A remote code execution vulnerability in the Ghostscript document conversion toolkit, widely used on Linux systems, is currently being exploited in attacks.
Ghostscript comes pre-installed on many Linux distributions and is used by various document conversion software, including ImageMagick, LibreOffice, GIMP, Inkscape, Scribus, and the CUPS printing system.
Tracked as CVE-2024-29510, this format string vulnerability impacts all Ghostscript 10.03.0 and earlier installations.
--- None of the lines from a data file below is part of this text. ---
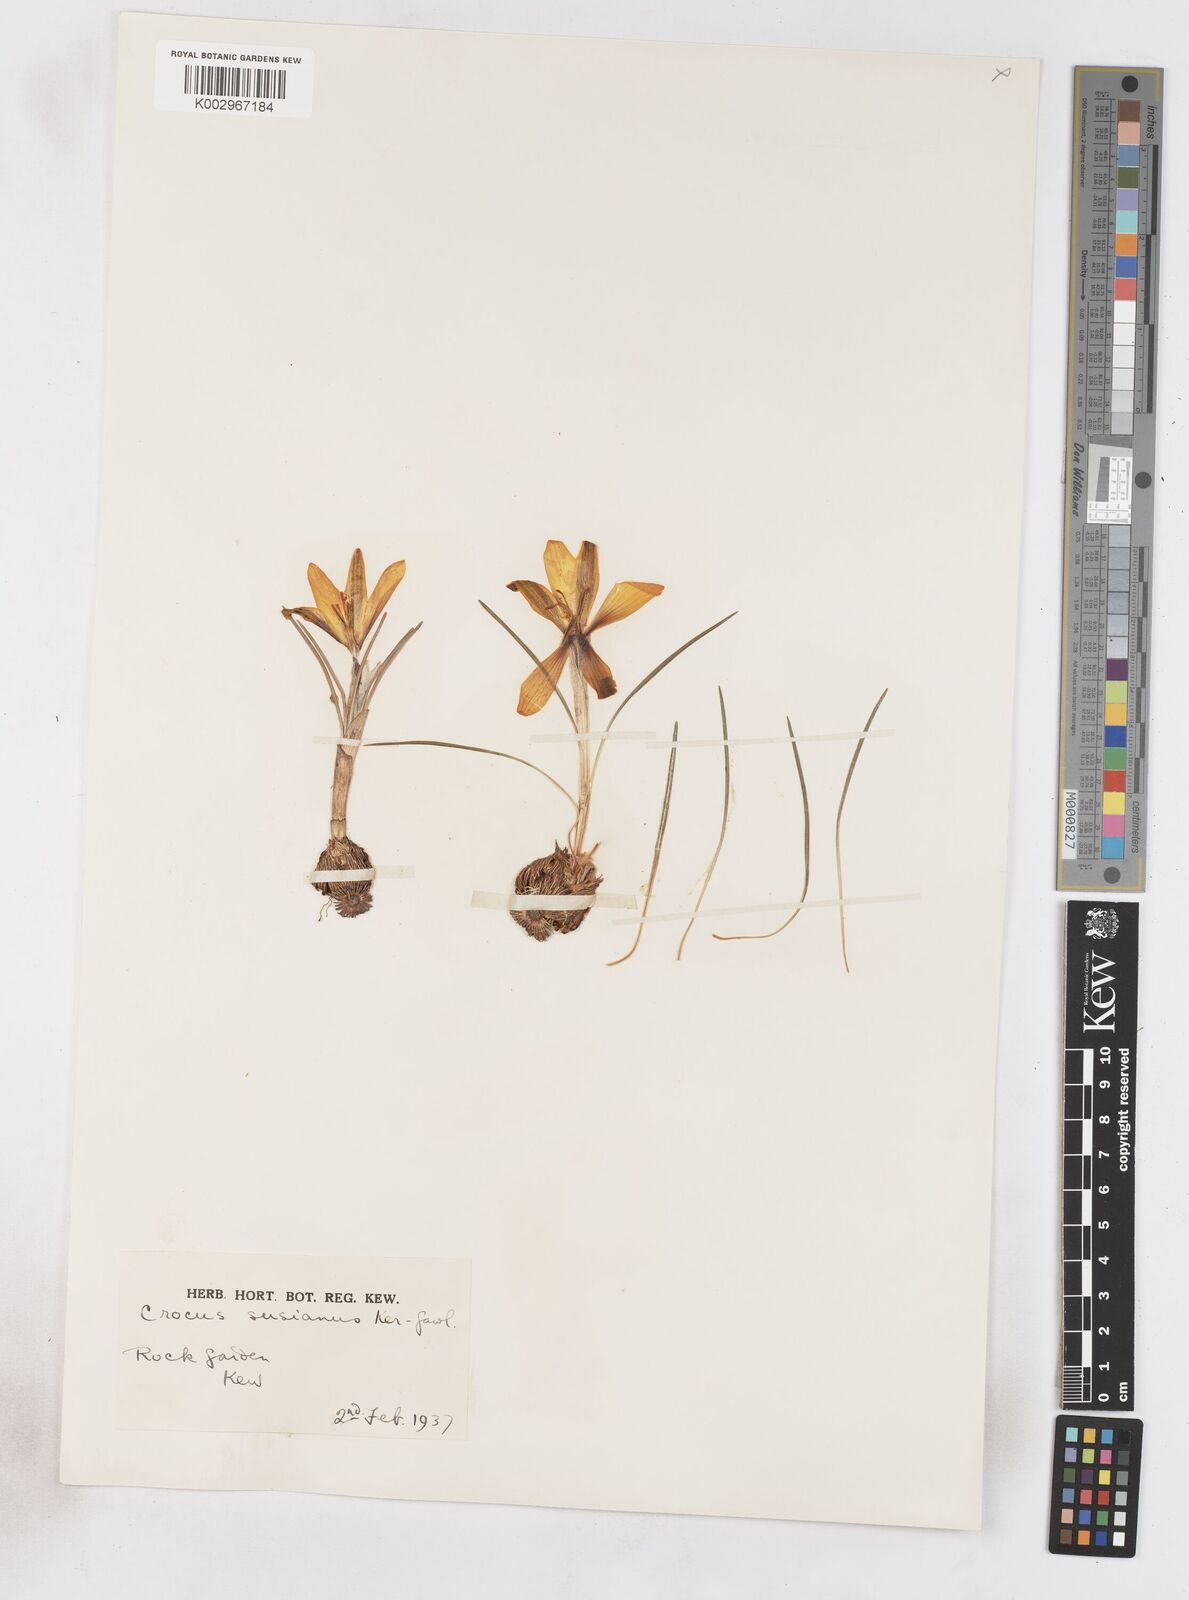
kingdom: Plantae
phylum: Tracheophyta
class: Liliopsida
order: Asparagales
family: Iridaceae
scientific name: Iridaceae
It enables attackers to escape the -dSAFER sandbox (enabled by default) because unpatched Ghostscript versions fail to prevent changes to uniprint device argument strings after the sandbox is activated.
This security bypass is especially dangerous as it allows them to perform high-risk operations, such as command execution and file I/O, using the Ghostscript Postscript interpreter, which the sandbox would usually block.
“This vulnerability has significant impact on web-applications and other services offering document conversion and preview functionalities as these often use Ghostscript under the hood,” warned Codean Labs security researchers who discovered and reported the security vulnerability.
“We recommend verifying whether your solution (indirectly) makes use of Ghostscript and if so, update it to the latest version.”
Codean Labs has also shared this Postscript file that can help defenders detect if their systems are vulnerable to CVE-2023-36664 attacks by running it with the following command:
ghostscript -q -dNODISPLAY -dBATCH CVE-2024-29510_testkit.ps
Actively exploited in attacks
While the Ghostscript development team patched the security flaw in May, Codean Labs published a write-up with technical details and proof-of-concept exploit code two months later.
Attackers are already exploiting the CVE-2024-29510 Ghostscript vulnerability in the wild, using EPS (PostScript) files camouflaged as JPG (image) files to get shell access to vulnerable systems.
“If you have ghostscript *anywhere* in your production services, you are probably vulnerable to a shockingly trivial remote shell execution, and you should upgrade it or remove it from your production systems,” developer Bill Mill warned.
“The best mitigation against this vulnerability is to update your installation of Ghostscript to v10.03.1. If your distribution does not provide the latest Ghostscript version, it might still have released a patch version containing a fix for this vulnerability (e.g., Debian, Ubuntu, Fedora),” Codean Labs added.
One year ago, the Ghostscript developers patched another critical RCE flaw (CVE-2023-36664) also triggered by opening maliciously crafted files on unpatched systems.